Cette rencontre a réuni des représentants de l’Église du Christ au Congo (ECC), de l’Église catholique, des Églises de réveil ainsi que de la communauté musulmane autour du Directeur général de l’INSP, dans le but de renforcer l’implication des communautés dans les efforts de riposte.L’initiative intervient alors que l’épidémie causée par la souche Bundibugyo poursuit sa progression dans l’est de la République démocratique du Congo.
Selon les organisateurs, 14 des 36 zones de santé de l’Ituri sont actuellement affectées par la maladie.
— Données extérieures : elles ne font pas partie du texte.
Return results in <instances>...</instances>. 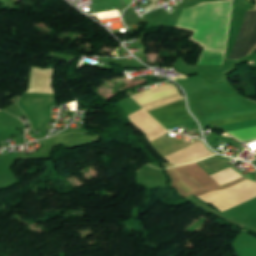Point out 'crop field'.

La situation demeure préoccupante en raison de l’insécurité persistante liée à la présence de groupes armés dans certaines zones touchées, mais également à cause de la circulation de rumeurs et de résistances communautaires qui compliquent les interventions sanitaires.
Au cours des échanges, les participants ont été sensibilisés aux caractéristiques de la souche Bundibugyo, à ses différences avec la souche Zaïre, aux modes de transmission du virus ainsi qu’aux mesures de prévention destinées à protéger les populations.Les leaders religieux ont également partagé les préoccupations exprimées au sein de leurs communautés respectives et identifié plusieurs obstacles socioculturels susceptibles de freiner l’adhésion des populations aux actions de riposte.
Pour l’INSP, les responsables religieux constituent des acteurs essentiels dans la lutte contre Ebola en raison de leur proximité avec les populations et de leur capacité à influencer les comportements au sein des communautés.
L’institution entend ainsi faire de ces leaders des relais communautaires chargés de diffuser des informations fiables, de promouvoir les mesures barrières et de favoriser l’acceptation des interventions de santé publique, notamment la surveillance des contacts, les investigations épidémiologiques et les inhumations sécurisées et dignes.
La rencontre s’est clôturée par la signature d’un acte d’engagement à travers lequel les participants ont réaffirmé leur volonté de contribuer à la sensibilisation des populations et à la prévention de la maladie.